* GOAL OF THE EXERCISE
Line by line, return the data exactly as shown.

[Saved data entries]
== == ==
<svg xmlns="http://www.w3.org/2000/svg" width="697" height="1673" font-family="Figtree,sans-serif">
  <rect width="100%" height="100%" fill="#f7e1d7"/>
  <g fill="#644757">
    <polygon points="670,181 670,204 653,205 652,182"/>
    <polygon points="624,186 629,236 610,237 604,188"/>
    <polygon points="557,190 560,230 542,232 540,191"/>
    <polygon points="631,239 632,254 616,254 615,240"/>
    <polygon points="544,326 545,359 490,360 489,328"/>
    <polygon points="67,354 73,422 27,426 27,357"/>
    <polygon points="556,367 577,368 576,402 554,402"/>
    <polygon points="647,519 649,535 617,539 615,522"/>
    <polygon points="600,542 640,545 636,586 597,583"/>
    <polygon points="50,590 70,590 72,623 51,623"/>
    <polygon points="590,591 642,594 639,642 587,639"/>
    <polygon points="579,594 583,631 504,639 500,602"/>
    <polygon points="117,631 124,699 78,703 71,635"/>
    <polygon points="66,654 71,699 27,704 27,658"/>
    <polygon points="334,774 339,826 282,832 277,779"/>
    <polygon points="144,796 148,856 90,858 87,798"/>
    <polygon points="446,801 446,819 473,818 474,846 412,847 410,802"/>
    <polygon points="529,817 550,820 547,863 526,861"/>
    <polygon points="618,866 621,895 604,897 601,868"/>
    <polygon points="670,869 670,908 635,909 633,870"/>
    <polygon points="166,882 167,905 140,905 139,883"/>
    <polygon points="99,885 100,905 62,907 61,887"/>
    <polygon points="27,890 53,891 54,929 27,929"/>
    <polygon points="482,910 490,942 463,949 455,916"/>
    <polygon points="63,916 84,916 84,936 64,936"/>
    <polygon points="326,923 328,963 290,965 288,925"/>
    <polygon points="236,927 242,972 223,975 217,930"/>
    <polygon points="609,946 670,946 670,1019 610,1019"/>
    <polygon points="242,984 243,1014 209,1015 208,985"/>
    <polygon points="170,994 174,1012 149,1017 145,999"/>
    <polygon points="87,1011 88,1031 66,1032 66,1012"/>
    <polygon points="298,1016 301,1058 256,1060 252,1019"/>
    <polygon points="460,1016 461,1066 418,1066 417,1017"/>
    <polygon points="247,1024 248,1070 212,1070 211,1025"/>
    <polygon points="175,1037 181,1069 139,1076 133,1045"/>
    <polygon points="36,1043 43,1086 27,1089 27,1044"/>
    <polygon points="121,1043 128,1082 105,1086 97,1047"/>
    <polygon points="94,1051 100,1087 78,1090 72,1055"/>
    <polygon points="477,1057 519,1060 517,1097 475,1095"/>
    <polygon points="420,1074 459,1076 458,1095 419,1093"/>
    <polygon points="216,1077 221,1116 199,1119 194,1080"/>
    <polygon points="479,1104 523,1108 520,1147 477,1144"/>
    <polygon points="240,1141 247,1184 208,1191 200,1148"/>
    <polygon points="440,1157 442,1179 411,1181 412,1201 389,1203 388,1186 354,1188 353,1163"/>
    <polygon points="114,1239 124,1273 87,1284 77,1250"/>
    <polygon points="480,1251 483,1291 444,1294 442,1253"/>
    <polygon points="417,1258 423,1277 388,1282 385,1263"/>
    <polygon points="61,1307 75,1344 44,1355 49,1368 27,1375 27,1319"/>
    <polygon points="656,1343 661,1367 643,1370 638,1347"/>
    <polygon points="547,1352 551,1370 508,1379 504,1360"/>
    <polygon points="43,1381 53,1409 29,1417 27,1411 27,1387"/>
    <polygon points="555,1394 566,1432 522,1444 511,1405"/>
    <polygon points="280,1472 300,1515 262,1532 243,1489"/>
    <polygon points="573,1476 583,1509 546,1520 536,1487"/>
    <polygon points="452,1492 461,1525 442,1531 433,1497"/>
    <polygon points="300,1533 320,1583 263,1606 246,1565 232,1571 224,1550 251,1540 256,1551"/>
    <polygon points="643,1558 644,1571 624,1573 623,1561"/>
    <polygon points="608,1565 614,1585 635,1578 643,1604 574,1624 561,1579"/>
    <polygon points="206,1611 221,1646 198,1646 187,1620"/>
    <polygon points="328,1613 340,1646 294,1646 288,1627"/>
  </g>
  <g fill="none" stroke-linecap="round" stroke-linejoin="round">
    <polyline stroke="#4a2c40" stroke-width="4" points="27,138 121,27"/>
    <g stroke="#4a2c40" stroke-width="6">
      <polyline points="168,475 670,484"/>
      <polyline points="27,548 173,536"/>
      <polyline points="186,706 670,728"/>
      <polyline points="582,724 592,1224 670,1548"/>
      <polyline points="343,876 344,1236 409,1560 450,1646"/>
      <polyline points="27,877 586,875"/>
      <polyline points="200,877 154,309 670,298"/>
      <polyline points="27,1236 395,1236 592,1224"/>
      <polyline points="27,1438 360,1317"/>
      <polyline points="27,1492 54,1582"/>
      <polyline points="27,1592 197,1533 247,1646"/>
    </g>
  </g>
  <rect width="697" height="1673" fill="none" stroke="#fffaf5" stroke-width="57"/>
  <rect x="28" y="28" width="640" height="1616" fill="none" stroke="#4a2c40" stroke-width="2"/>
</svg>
== == ==
* COMPLETED TASK
<svg xmlns="http://www.w3.org/2000/svg" width="697" height="1673" font-family="Figtree,sans-serif">
  <rect width="100%" height="100%" fill="#f7e1d7"/>
  <g fill="#644757">
    <polygon points="670,181 670,204 653,205 652,182"/>
    <polygon points="624,186 629,236 610,237 604,188"/>
    <polygon points="557,190 560,230 542,232 540,191"/>
    <polygon points="631,239 632,254 616,254 615,240"/>
    <polygon points="544,326 545,359 490,360 489,328"/>
    <polygon points="67,354 73,422 27,426 27,357"/>
    <polygon points="556,367 577,368 576,402 554,402"/>
    <polygon points="647,519 649,535 617,539 615,522"/>
    <polygon points="600,542 640,545 636,586 597,583"/>
    <polygon points="50,590 70,590 72,623 51,623"/>
    <polygon points="590,591 642,594 639,642 587,639"/>
    <polygon points="579,594 583,631 504,639 500,602"/>
    <polygon points="117,631 124,699 78,703 71,635"/>
    <polygon points="66,654 71,699 27,704 27,658"/>
    <polygon points="334,774 339,826 282,832 277,779"/>
    <polygon points="144,796 148,856 90,858 87,798"/>
    <polygon points="446,801 446,819 473,818 474,846 412,847 410,802"/>
    <polygon points="529,817 550,820 547,863 526,861"/>
    <polygon points="618,866 621,895 604,897 601,868"/>
    <polygon points="670,869 670,908 635,909 633,870"/>
    <polygon points="166,882 167,905 140,905 139,883"/>
    <polygon points="99,885 100,905 62,907 61,887"/>
    <polygon points="27,890 53,891 54,929 27,929"/>
    <polygon points="482,910 490,942 463,949 455,916"/>
    <polygon points="63,916 84,916 84,936 64,936"/>
    <polygon points="326,923 328,963 290,965 288,925"/>
    <polygon points="236,927 242,972 223,975 217,930"/>
    <polygon points="609,946 670,946 670,1019 610,1019"/>
    <polygon points="242,984 243,1014 209,1015 208,985"/>
    <polygon points="170,994 174,1012 149,1017 145,999"/>
    <polygon points="87,1011 88,1031 66,1032 66,1012"/>
    <polygon points="298,1016 301,1058 256,1060 252,1019"/>
    <polygon points="460,1016 461,1066 418,1066 417,1017"/>
    <polygon points="247,1024 248,1070 212,1070 211,1025"/>
    <polygon points="175,1037 181,1069 139,1076 133,1045"/>
    <polygon points="36,1043 43,1086 27,1089 27,1044"/>
    <polygon points="121,1043 128,1082 105,1086 97,1047"/>
    <polygon points="94,1051 100,1087 78,1090 72,1055"/>
    <polygon points="477,1057 519,1060 517,1097 475,1095"/>
    <polygon points="420,1074 459,1076 458,1095 419,1093"/>
    <polygon points="216,1077 221,1116 199,1119 194,1080"/>
    <polygon points="479,1104 523,1108 520,1147 477,1144"/>
    <polygon points="240,1141 247,1184 208,1191 200,1148"/>
    <polygon points="440,1157 442,1179 411,1181 412,1201 389,1203 388,1186 354,1188 353,1163"/>
    <polygon points="114,1239 124,1273 87,1284 77,1250"/>
    <polygon points="480,1251 483,1291 444,1294 442,1253"/>
    <polygon points="417,1258 423,1277 388,1282 385,1263"/>
    <polygon points="61,1307 75,1344 44,1355 49,1368 27,1375 27,1319"/>
    <polygon points="656,1343 661,1367 643,1370 638,1347"/>
    <polygon points="547,1352 551,1370 508,1379 504,1360"/>
    <polygon points="43,1381 53,1409 29,1417 27,1411 27,1387"/>
    <polygon points="555,1394 566,1432 522,1444 511,1405"/>
    <polygon points="280,1472 300,1515 262,1532 243,1489"/>
    <polygon points="573,1476 583,1509 546,1520 536,1487"/>
    <polygon points="452,1492 461,1525 442,1531 433,1497"/>
    <polygon points="300,1533 320,1583 263,1606 246,1565 232,1571 224,1550 251,1540 256,1551"/>
    <polygon points="643,1558 644,1571 624,1573 623,1561"/>
    <polygon points="608,1565 614,1585 635,1578 643,1604 574,1624 561,1579"/>
    <polygon points="206,1611 221,1646 198,1646 187,1620"/>
    <polygon points="328,1613 340,1646 294,1646 288,1627"/>
  </g>
  <g fill="none" stroke-linecap="round" stroke-linejoin="round">
    <polyline stroke="#4a2c40" stroke-width="4" points="27,138 121,27"/>
    <g stroke="#4a2c40" stroke-width="6">
      <polyline points="168,475 670,484"/>
      <polyline points="27,548 173,536"/>
      <polyline points="186,706 670,728"/>
      <polyline points="582,724 592,1224 670,1548"/>
      <polyline points="343,876 344,1236 409,1560 450,1646"/>
      <polyline points="27,877 586,875"/>
      <polyline points="200,877 154,309 670,298"/>
      <polyline points="27,1236 395,1236 592,1224"/>
      <polyline points="27,1438 360,1317"/>
      <polyline points="27,1492 54,1582"/>
      <polyline points="27,1592 197,1533 247,1646"/>
    </g>
  </g>
  <rect width="697" height="1673" fill="none" stroke="#fffaf5" stroke-width="57"/>
  <rect x="28" y="28" width="640" height="1616" fill="none" stroke="#4a2c40" stroke-width="2"/>
</svg>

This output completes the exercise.